Page-level text extractions
○ ○ ○

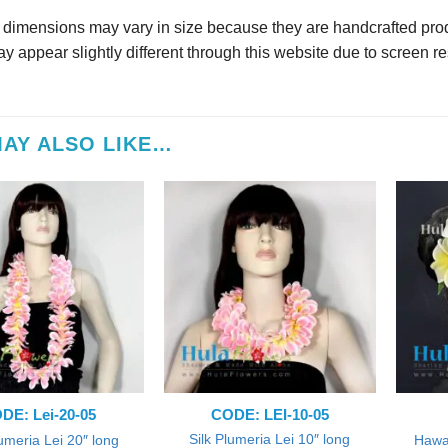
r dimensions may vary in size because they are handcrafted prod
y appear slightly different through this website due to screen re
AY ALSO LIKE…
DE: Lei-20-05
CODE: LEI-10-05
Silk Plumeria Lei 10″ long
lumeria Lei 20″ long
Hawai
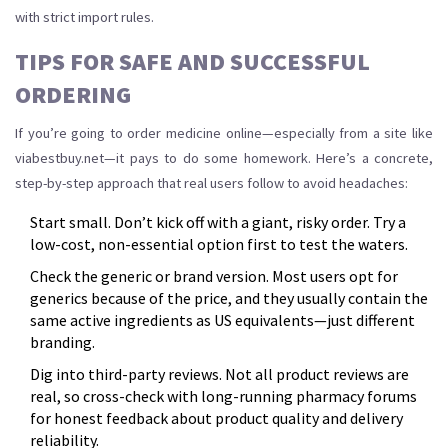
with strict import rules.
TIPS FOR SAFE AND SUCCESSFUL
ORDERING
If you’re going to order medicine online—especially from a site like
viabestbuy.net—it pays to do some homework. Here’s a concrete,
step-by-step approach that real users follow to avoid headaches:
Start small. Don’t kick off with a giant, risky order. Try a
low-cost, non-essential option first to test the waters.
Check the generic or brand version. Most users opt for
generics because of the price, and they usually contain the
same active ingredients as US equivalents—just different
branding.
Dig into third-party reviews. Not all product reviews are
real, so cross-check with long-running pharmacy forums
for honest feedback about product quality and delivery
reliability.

○ ○ ○

EXERCISE BRIEF: Copy the data word for word, no pictures.

PROBLEM SOLUTION:
r dimensions may vary in size because they are handcrafted prod
y appear slightly different through this website due to screen re
AY ALSO LIKE…
DE: Lei-20-05
CODE: LEI-10-05
Silk Plumeria Lei 10″ long
lumeria Lei 20″ long
Hawai
with strict import rules.
TIPS FOR SAFE AND SUCCESSFUL
ORDERING
If you’re going to order medicine online—especially from a site like
viabestbuy.net—it pays to do some homework. Here’s a concrete,
step-by-step approach that real users follow to avoid headaches:
Start small. Don’t kick off with a giant, risky order. Try a
low-cost, non-essential option first to test the waters.
Check the generic or brand version. Most users opt for
generics because of the price, and they usually contain the
same active ingredients as US equivalents—just different
branding.
Dig into third-party reviews. Not all product reviews are
real, so cross-check with long-running pharmacy forums
for honest feedback about product quality and delivery
reliability.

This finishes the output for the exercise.